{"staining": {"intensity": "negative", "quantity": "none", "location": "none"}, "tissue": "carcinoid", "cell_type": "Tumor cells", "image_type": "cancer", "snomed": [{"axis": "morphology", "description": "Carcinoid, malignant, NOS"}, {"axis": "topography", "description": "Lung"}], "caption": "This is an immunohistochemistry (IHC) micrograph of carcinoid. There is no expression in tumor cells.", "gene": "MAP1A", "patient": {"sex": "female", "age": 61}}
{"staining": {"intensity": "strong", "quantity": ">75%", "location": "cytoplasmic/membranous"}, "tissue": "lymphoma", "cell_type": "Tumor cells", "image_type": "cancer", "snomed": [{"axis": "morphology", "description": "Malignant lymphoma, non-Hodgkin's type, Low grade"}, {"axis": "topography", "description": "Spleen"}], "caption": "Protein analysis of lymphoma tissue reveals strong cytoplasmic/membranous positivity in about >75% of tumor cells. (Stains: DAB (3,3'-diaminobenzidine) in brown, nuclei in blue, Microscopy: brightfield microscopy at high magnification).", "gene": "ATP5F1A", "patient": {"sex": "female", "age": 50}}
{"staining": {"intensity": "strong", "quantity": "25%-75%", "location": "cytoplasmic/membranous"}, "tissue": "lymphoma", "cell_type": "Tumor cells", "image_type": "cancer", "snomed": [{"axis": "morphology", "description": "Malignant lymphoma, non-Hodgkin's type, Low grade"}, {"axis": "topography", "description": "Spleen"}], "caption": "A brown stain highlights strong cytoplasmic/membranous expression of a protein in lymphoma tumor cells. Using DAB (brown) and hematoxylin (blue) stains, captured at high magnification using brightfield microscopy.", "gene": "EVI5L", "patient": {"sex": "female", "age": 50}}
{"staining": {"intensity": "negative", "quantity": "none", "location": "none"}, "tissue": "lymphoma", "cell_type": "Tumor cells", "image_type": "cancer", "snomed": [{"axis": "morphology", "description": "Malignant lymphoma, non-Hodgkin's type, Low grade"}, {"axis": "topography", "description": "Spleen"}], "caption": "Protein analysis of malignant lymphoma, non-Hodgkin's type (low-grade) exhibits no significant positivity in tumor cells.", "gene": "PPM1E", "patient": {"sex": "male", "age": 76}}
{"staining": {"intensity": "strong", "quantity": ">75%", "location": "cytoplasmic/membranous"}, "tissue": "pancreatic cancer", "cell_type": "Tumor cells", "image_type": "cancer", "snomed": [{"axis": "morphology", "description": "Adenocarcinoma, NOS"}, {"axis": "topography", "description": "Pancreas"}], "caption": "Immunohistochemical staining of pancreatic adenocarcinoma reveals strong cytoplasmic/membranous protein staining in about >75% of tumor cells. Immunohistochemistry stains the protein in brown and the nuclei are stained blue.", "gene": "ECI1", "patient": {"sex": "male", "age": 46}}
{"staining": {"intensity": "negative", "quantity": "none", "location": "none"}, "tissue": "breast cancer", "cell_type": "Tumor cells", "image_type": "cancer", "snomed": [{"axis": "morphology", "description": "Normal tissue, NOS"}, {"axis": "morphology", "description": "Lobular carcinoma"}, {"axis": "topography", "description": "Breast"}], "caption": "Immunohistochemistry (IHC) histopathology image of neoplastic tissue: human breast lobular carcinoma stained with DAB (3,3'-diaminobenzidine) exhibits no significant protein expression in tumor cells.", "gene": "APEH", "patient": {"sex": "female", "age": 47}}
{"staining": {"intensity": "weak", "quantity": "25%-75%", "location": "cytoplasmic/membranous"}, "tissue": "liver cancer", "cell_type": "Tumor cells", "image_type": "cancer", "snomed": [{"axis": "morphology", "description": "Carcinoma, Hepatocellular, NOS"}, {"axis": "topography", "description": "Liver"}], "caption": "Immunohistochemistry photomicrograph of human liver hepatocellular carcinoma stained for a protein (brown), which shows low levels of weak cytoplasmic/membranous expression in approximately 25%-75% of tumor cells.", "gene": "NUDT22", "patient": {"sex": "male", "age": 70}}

***

» TRY IT: Send back the lines of the records word for word, from the very first through the line containing "analysis of lymphoma".

» SOLVED EXERCISE:
{"staining": {"intensity": "negative", "quantity": "none", "location": "none"}, "tissue": "carcinoid", "cell_type": "Tumor cells", "image_type": "cancer", "snomed": [{"axis": "morphology", "description": "Carcinoid, malignant, NOS"}, {"axis": "topography", "description": "Lung"}], "caption": "This is an immunohistochemistry (IHC) micrograph of carcinoid. There is no expression in tumor cells.", "gene": "MAP1A", "patient": {"sex": "female", "age": 61}}
{"staining": {"intensity": "strong", "quantity": ">75%", "location": "cytoplasmic/membranous"}, "tissue": "lymphoma", "cell_type": "Tumor cells", "image_type": "cancer", "snomed": [{"axis": "morphology", "description": "Malignant lymphoma, non-Hodgkin's type, Low grade"}, {"axis": "topography", "description": "Spleen"}], "caption": "Protein analysis of lymphoma tissue reveals strong cytoplasmic/membranous positivity in about >75% of tumor cells. (Stains: DAB (3,3'-diaminobenzidine) in brown, nuclei in blue, Microscopy: brightfield microscopy at high magnification).", "gene": "ATP5F1A", "patient": {"sex": "female", "age": 50}}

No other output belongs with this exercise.